# Stratton Mt. Loop Info



## CMassDudeBro (Aug 18, 2010)

Hey guys, I am new on the forum and I have a few questions about the Stratton Mt. Loop in Vermont:

1.) What's the difficulty?
2.) Do I have to stealth camp?
3.) Parking?
4.) Any other info or resource that might be helpful in planning.

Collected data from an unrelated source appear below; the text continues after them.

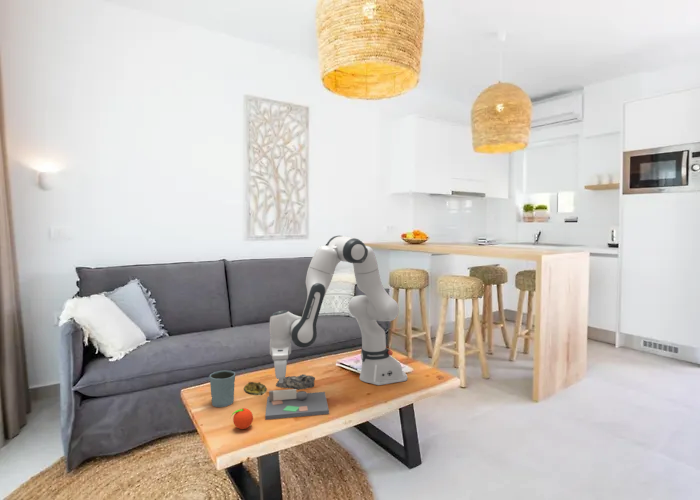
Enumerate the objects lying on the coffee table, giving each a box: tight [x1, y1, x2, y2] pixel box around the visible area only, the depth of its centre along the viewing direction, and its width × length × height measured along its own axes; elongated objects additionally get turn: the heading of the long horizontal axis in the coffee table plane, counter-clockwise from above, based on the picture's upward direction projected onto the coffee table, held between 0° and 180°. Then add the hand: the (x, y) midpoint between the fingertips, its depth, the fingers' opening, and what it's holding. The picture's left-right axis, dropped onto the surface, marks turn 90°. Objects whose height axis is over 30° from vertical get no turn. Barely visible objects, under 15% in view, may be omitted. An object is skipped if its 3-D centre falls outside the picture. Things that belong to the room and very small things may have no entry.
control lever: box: [268, 388, 308, 401], centre depth 167 cm, size 15×4×4 cm, turn 99°
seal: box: [243, 381, 268, 396], centre depth 182 cm, size 9×5×15 cm
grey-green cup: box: [209, 369, 236, 408], centre depth 169 cm, size 10×10×12 cm
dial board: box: [264, 391, 330, 421], centre depth 164 cm, size 24×18×2 cm
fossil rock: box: [275, 374, 316, 391], centre depth 188 cm, size 19×4×15 cm
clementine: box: [229, 407, 254, 430], centre depth 147 cm, size 8×7×7 cm
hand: (280, 381), depth 172 cm, fingers closed
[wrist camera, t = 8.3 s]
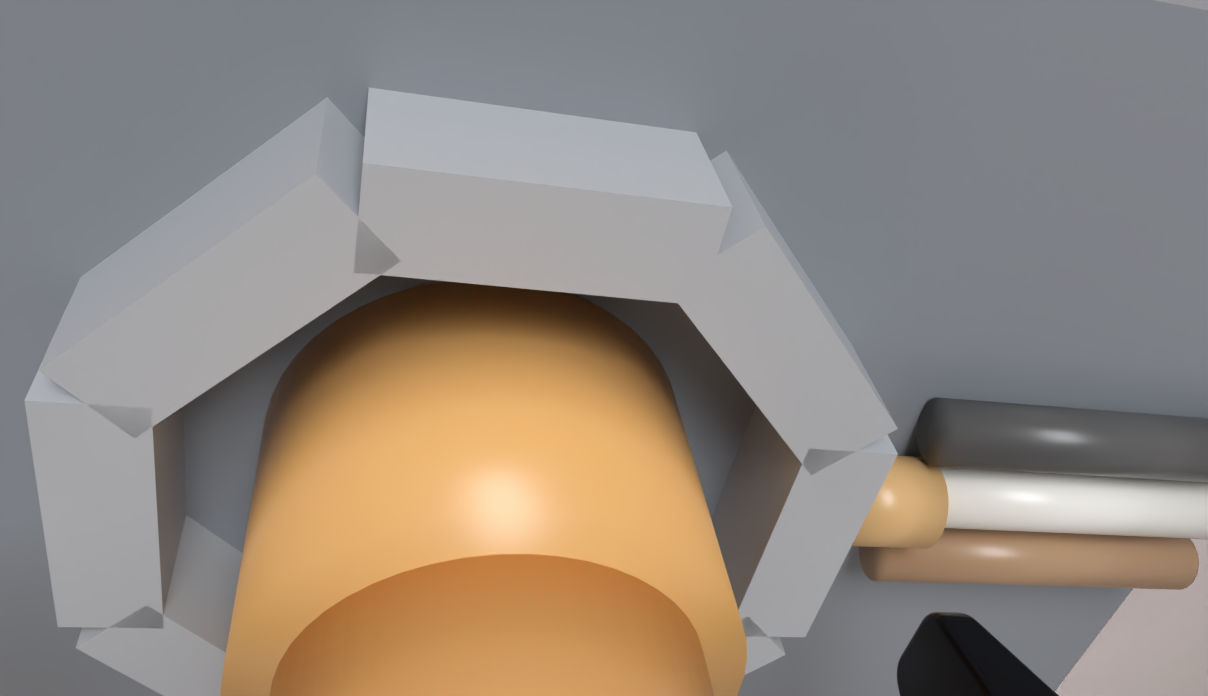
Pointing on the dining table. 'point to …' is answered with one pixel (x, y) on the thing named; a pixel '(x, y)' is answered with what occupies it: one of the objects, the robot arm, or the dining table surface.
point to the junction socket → (621, 292)
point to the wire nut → (480, 512)
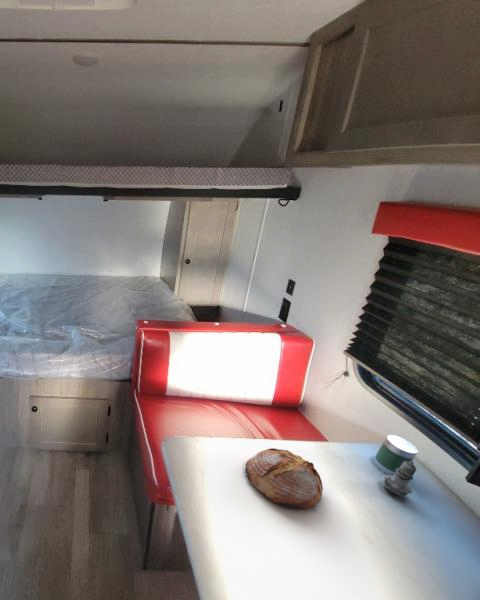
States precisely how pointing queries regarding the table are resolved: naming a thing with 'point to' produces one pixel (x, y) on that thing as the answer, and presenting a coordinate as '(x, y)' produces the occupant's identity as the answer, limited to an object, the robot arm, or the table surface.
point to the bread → (285, 478)
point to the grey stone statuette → (400, 481)
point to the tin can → (394, 454)
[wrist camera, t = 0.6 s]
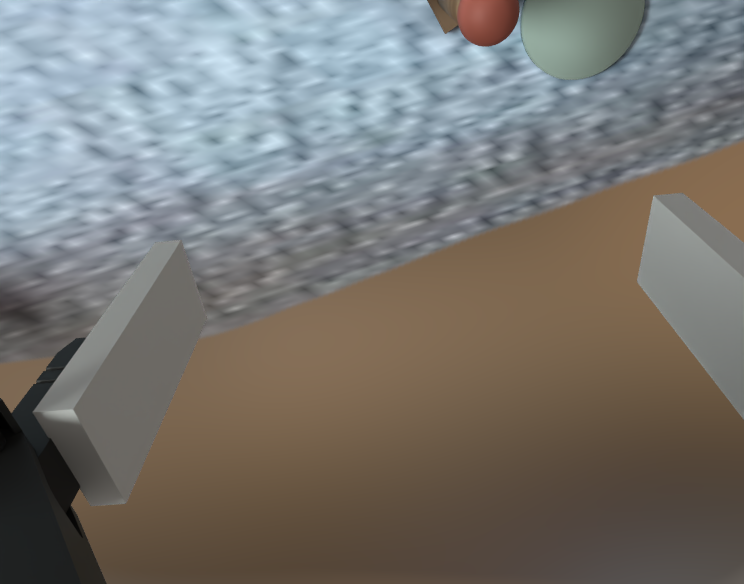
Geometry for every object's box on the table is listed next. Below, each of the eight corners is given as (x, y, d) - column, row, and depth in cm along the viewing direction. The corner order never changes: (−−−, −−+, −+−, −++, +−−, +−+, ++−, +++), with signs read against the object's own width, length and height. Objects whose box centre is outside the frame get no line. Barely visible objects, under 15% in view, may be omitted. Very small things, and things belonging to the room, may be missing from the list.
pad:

Thanks for the anticipated help.


----------



## mlctvt (Aug 18, 2010)

I'm not sure this is the loop you're talking about but my wife and I did a loop that starts on Stratton- Arlington road. You park in the trailhead parking lot for Appalachian Trail which goes directly to Stratton peak. The instead of returning to your car the same way you came up you can take the Stratton Ponds loop to return to Stratton Arlington road. The trail comes out on Stratton Arlington road about ½ to ¾ mile further in from where you left your car. 
Stratton peak is nice if it's a good visibility day. There's a fire tower on the peak that allows you to get higher than the trees for 360 degree views. Stratton pond is an incredibly beautiful area, which is why this is one of our favorite hikes. We'll be doing it again next month when we're on vacation. 

See this website http://www.cs.rpi.edu/~wilsonm/hiking/stratton.html

We did Day-hike 2 and it wasn’t too difficult


----------



## mlctvt (Aug 18, 2010)

On second look we actually did the entire 12.5 mile in one day and we didn't leave until mid-late morning. 
The extra mile to / from stratton pond is well worth it. Actually the highlight of the trip.


----------